Société

DR MASSAMBA GUEYE, SPECIALISTE DE LA LITTERATURE ORALE AFRICAINE: « Au niveau sociétal, je ne connais pas un événement où la datte est essentielle »

Éminent universitaire, chercheur, conteur, poète et critique littéraire sénégalais, Dr Massamba Guèye, expert reconnu en littérature orale et en patrimoine immatériel, est également le fondateur de la Maison de l’Oralité et du Patrimoine « Kër Leyti ».
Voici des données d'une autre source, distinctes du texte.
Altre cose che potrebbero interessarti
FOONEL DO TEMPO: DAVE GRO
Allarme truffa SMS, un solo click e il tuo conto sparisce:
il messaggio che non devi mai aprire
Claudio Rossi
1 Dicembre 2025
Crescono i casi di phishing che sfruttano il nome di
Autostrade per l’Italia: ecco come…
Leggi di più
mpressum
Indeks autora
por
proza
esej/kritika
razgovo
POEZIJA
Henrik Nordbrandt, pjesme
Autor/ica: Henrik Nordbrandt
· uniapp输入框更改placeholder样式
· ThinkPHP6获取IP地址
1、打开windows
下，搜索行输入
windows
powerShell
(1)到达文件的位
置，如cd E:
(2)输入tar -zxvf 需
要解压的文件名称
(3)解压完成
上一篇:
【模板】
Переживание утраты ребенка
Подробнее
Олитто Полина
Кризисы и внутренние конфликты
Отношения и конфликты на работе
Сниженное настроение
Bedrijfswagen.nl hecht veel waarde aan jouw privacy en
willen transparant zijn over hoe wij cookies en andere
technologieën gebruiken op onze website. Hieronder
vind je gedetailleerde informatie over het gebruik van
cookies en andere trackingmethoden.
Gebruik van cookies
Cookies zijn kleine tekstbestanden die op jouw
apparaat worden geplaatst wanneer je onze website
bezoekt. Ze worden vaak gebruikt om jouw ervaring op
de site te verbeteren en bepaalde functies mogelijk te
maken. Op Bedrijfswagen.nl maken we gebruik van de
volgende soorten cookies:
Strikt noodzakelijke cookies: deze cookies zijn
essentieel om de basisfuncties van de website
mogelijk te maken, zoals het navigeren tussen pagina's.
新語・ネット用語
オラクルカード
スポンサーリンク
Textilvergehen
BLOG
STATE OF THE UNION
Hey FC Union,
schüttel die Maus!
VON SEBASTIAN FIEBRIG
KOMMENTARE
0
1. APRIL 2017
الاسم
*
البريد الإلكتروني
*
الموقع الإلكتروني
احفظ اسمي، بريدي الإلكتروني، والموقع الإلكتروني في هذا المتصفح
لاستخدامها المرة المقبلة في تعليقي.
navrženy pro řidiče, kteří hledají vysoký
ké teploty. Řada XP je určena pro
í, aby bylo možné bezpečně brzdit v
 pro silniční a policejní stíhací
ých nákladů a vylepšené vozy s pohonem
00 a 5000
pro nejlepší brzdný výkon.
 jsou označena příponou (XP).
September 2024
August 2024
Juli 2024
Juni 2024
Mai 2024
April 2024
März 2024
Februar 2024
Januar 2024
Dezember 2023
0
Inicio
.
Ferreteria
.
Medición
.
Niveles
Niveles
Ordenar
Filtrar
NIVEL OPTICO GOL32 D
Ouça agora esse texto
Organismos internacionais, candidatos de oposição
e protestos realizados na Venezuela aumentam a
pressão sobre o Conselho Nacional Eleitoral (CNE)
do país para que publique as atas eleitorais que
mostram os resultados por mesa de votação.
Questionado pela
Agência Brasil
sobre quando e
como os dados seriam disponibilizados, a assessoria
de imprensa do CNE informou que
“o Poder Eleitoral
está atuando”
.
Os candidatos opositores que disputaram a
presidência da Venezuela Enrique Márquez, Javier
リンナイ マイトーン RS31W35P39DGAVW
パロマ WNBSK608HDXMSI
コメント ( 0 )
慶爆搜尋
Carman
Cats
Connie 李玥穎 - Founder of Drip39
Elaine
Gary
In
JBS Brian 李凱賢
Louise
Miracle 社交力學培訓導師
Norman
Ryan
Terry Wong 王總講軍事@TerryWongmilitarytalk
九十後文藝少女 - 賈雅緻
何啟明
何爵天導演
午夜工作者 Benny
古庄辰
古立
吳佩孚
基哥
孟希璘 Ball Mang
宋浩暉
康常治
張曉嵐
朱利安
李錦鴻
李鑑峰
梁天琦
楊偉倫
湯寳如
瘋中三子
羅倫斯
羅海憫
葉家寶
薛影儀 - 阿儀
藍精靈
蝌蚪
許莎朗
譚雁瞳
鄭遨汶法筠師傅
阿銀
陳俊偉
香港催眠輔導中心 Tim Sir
Interrogé sur la place de la datte dans les sociétés ouest-africaines, il apporte un éclairage historique et anthropologique.

« En réalité, la datte est un produit introduit avec l’Islam. Vous constatez tous qu’il s’agit d’un produit importé. Il existe peut-être des zones comme la Mauritanie ou certaines régions de l’Afrique de l’Ouest où le palmier dattier fait partie du quotidien alimentaire. Mais au Sénégal, son usage est surtout marqué durant le Ramadan », explique-t-il.

Selon lui, la datte est devenue un produit culturel par le biais de la religion, mais elle ne s’inscrit pas dans les traditions sociales anciennes au même titre que certains produits locaux.

« On ne peut pas dire, traditionnellement, que la datte, comme la noix de cola par exemple, soit utilisée dans les rituels sociologiques. Au niveau sociétal, je ne connais pas d’événement où la datte est essentielle », ajoute-t-il.

Le chercheur rappelle également que le mot wolof « Tandarma » renvoie aussi à l’idée de noyau, soulignant l’origine exogène du fruit. « C’est un fruit venu de l’Arabie avec l’Islam. Il porte une dimension spirituelle, mais, à ma connaissance, il n’était pas intégré aux faits de société traditionnels », confie-t-il.